(RECORDED INFORMATION Opens)
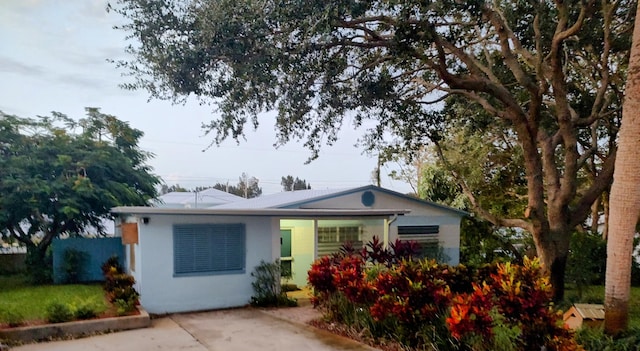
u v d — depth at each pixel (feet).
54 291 34.19
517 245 50.06
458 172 44.57
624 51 33.12
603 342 19.16
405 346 20.24
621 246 20.45
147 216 29.96
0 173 40.45
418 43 27.04
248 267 33.14
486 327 17.01
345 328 24.08
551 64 29.09
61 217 42.29
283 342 22.50
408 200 45.24
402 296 21.12
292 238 41.86
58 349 21.13
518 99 37.42
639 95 20.57
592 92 37.47
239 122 29.91
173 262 30.71
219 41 25.46
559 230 31.09
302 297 36.19
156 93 29.37
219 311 30.83
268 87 27.81
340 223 42.75
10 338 22.12
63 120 47.06
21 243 42.93
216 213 30.58
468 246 50.06
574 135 31.53
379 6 24.71
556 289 30.40
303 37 25.31
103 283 38.27
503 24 29.73
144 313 26.61
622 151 20.95
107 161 45.98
(RECORDED INFORMATION Closes)
* **EXERCISE OBJECTIVE**
I would like you to restate word for word the lines from the one with "592 92 37.47" through the last line of the material above, and only those.

* **ANSWER BOX**
592 92 37.47
239 122 29.91
173 262 30.71
219 41 25.46
559 230 31.09
302 297 36.19
156 93 29.37
219 311 30.83
268 87 27.81
340 223 42.75
10 338 22.12
63 120 47.06
21 243 42.93
216 213 30.58
468 246 50.06
574 135 31.53
379 6 24.71
556 289 30.40
303 37 25.31
103 283 38.27
503 24 29.73
144 313 26.61
622 151 20.95
107 161 45.98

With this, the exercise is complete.